Stored data:
* * * * * * *

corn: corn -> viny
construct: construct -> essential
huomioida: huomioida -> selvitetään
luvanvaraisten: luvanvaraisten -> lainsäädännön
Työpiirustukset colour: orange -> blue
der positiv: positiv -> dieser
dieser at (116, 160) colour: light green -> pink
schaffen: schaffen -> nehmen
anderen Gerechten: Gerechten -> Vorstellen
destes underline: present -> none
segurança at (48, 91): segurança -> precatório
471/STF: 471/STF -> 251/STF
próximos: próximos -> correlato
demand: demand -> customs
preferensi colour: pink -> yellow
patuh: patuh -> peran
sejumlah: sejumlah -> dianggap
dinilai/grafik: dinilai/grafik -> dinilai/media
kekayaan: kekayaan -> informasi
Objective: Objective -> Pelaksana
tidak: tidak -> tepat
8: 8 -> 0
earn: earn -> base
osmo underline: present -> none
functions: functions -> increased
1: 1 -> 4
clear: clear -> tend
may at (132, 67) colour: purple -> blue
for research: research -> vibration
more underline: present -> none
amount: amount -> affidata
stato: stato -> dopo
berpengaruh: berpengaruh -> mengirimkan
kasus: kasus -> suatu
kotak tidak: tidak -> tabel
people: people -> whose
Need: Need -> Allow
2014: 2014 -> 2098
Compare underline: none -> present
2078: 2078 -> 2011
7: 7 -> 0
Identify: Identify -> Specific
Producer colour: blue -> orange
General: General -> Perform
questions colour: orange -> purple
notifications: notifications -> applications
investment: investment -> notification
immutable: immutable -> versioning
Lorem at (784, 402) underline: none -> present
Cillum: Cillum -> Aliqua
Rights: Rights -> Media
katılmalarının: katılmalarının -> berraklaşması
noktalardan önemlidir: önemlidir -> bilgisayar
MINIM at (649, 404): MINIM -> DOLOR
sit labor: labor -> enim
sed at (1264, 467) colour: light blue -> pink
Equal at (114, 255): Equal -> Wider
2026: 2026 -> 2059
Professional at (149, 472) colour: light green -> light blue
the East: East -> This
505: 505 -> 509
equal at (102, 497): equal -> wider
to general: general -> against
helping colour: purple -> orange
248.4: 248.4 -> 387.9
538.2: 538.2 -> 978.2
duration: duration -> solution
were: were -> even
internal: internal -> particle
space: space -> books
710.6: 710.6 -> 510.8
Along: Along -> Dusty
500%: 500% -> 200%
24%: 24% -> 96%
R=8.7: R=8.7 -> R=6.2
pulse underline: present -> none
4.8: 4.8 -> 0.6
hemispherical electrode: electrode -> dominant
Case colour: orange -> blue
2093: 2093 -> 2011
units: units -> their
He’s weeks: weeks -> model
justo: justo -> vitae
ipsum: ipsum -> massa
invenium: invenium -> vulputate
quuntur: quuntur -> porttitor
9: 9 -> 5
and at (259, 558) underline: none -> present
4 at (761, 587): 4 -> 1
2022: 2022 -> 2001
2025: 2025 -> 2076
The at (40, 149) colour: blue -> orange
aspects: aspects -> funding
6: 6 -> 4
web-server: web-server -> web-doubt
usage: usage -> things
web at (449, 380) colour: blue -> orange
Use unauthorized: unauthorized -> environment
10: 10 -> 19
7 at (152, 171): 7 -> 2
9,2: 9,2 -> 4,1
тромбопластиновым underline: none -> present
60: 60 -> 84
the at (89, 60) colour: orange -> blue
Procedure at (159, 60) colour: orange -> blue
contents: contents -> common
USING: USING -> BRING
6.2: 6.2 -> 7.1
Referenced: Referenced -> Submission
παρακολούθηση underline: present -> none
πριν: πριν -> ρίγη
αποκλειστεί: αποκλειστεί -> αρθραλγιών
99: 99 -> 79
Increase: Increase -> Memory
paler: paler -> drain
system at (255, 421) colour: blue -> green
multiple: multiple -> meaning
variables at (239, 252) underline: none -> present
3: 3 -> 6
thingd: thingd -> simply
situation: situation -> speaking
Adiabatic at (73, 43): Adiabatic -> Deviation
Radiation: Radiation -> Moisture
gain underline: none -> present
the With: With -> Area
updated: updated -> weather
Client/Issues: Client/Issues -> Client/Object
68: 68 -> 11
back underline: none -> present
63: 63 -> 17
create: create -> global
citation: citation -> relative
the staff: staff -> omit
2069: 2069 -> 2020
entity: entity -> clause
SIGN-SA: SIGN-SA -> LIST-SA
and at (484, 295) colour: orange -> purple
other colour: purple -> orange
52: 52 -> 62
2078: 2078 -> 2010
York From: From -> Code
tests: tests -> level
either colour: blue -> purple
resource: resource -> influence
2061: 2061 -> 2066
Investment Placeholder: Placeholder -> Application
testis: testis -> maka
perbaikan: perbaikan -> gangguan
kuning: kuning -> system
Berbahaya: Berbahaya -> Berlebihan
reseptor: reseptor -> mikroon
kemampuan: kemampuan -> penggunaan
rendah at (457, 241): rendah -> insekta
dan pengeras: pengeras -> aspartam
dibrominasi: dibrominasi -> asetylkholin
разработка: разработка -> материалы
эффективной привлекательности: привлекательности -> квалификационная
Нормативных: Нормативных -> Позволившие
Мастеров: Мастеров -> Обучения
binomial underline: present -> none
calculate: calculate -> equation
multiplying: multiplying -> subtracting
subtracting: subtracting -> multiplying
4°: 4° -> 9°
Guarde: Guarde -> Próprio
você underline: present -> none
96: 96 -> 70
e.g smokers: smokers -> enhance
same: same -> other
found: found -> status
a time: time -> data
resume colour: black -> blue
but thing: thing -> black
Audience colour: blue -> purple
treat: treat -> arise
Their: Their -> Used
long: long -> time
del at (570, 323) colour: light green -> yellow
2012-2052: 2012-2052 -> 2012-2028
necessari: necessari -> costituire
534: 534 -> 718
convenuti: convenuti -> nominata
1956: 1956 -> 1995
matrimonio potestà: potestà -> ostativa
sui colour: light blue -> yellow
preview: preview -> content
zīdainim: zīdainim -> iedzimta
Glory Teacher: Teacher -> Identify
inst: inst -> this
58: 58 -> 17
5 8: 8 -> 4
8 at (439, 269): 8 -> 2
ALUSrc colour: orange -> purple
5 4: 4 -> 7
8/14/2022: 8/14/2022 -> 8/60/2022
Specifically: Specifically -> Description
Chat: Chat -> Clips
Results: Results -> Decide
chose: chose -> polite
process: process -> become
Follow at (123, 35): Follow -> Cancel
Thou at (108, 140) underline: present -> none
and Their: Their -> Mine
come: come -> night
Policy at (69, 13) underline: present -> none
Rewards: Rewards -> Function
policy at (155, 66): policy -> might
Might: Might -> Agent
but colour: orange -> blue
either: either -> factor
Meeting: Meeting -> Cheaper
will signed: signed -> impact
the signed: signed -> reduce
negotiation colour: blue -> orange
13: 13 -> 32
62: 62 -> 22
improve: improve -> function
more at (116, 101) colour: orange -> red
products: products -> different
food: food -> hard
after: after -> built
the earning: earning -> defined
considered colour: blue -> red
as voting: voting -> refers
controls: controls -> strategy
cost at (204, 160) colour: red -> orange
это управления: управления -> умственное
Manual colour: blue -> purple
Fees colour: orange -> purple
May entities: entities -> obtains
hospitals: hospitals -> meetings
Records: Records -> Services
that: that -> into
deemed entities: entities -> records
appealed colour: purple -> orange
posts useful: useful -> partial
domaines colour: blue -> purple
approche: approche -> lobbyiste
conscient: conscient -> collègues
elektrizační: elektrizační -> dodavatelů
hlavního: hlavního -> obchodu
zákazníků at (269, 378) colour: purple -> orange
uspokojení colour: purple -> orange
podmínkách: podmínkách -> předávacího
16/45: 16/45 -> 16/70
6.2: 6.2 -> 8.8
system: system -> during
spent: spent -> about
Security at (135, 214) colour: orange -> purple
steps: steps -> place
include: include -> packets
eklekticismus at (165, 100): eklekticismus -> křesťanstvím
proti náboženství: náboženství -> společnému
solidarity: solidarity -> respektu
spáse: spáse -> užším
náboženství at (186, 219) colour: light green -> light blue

* * * * * * *

▶ _What is asked_: Could you rewrite the entries from the first one through the line containing "dinilai/grafik: dinilai/grafik ->", renaming "colour" to "hue" and changing nothing else?

▶ _Expected output_:
corn: corn -> viny
construct: construct -> essential
huomioida: huomioida -> selvitetään
luvanvaraisten: luvanvaraisten -> lainsäädännön
Työpiirustukset hue: orange -> blue
der positiv: positiv -> dieser
dieser at (116, 160) hue: light green -> pink
schaffen: schaffen -> nehmen
anderen Gerechten: Gerechten -> Vorstellen
destes underline: present -> none
segurança at (48, 91): segurança -> precatório
471/STF: 471/STF -> 251/STF
próximos: próximos -> correlato
demand: demand -> customs
preferensi hue: pink -> yellow
patuh: patuh -> peran
sejumlah: sejumlah -> dianggap
dinilai/grafik: dinilai/grafik -> dinilai/media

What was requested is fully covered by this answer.